Most barcodes feature special patterns that indicate the beginning and end of the encoded data. The decoder looks for these start and stop characters to determine the boundaries of the data.

2D barcodes also contain such patterns, though they are usually more complex. They can provide the scanner with additional information about how to decode the contained data.

Applying the decoding algorithm

The appropriate decoding algorithm is applied to the sequence of bars or squares and the spaces between them. This may involve translating the pattern into a specific data format, such as binary, numeric, or alphanumeric code.

Checking for reading errors

Many barcode symbologies include check digits that are used to detect any errors in the decoded data. The decoder takes the scan result, calculates a checksum according to a known formula, and compares this to the check digit. If they do not match, the scan has to be repeated. 2D barcodes employ error correction formulas to prevent this to some degree.

Outputting the decoded data

Finally, the decoded information is shown to the user in a readable format, such as a string of numbers or letters. It can also be transmitted to a database or backend solution for further processing.

Optimizing barcode scanning with deep learning algorithms

Thanks to advances in computer vision and deep learning technologies, barcode scanners are now more powerful than ever. Our Barcode Scanner SDK, which can be integrated into any mobile or web app, scans barcodes in 0.2 seconds and with 98.7% accuracy. Its AR Overlay can preview the contents of multiple barcodes in real time, enabling use cases that would have been impossible just a few years ago.
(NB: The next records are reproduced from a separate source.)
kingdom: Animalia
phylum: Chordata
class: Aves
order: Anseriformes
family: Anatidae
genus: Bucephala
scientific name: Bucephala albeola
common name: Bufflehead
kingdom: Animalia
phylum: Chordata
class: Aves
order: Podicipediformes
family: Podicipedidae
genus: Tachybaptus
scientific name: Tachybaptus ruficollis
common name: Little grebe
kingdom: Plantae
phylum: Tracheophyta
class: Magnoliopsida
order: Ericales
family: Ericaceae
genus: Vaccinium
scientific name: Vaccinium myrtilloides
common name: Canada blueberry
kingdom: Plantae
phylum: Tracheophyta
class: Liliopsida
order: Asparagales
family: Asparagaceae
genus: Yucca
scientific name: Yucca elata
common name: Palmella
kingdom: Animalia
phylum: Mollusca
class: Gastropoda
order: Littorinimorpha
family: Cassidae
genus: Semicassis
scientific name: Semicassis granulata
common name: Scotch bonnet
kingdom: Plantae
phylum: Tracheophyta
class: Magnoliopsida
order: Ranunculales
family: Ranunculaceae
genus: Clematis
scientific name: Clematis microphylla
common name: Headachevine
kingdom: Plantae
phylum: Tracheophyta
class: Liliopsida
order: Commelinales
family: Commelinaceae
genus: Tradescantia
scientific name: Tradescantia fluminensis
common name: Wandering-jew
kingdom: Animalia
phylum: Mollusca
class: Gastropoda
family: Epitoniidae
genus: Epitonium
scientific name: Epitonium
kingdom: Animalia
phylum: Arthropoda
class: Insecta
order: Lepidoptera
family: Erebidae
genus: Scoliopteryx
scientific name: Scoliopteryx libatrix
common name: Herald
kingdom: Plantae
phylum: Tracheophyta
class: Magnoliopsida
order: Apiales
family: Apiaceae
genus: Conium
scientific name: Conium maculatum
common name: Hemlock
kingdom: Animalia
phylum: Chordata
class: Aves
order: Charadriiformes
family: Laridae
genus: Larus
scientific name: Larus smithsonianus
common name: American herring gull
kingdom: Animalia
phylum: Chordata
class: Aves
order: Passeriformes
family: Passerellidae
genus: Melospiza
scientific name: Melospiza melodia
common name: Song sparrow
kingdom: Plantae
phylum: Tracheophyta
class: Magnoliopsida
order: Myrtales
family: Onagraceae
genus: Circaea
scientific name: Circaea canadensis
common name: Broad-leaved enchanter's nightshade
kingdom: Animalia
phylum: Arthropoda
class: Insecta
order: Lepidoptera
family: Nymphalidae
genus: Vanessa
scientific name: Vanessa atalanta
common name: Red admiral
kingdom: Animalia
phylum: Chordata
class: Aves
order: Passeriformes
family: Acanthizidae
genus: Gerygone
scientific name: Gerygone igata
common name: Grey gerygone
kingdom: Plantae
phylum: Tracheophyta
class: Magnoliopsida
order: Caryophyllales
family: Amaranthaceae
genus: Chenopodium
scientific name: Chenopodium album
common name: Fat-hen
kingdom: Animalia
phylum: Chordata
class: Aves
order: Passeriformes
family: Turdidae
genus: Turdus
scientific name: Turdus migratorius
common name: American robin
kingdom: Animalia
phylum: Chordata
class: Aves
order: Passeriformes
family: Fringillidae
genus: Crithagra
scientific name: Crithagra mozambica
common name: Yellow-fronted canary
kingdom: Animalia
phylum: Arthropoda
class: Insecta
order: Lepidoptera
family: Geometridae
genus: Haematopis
Powerful barcode scanning software like this has the potential to greatly expand the possibilities of this tried and true technology. We are already seeing robots that make manual stocktaking obsolete by driving through aisles and scanning whole shelves’ worth of items at once. 

This requires neither expensive hardware nor a lot of storage space. Our mobile apps are less than 100 megabytes in size and run smoothly on budget phones. Many tasks that required specialized hardware just a few years ago can now be handled with the same device we carry everywhere we go.

Switching from hardware to software solutions can lead to significant cost savings in the long run. Now is the perfect time to seize this opportunity.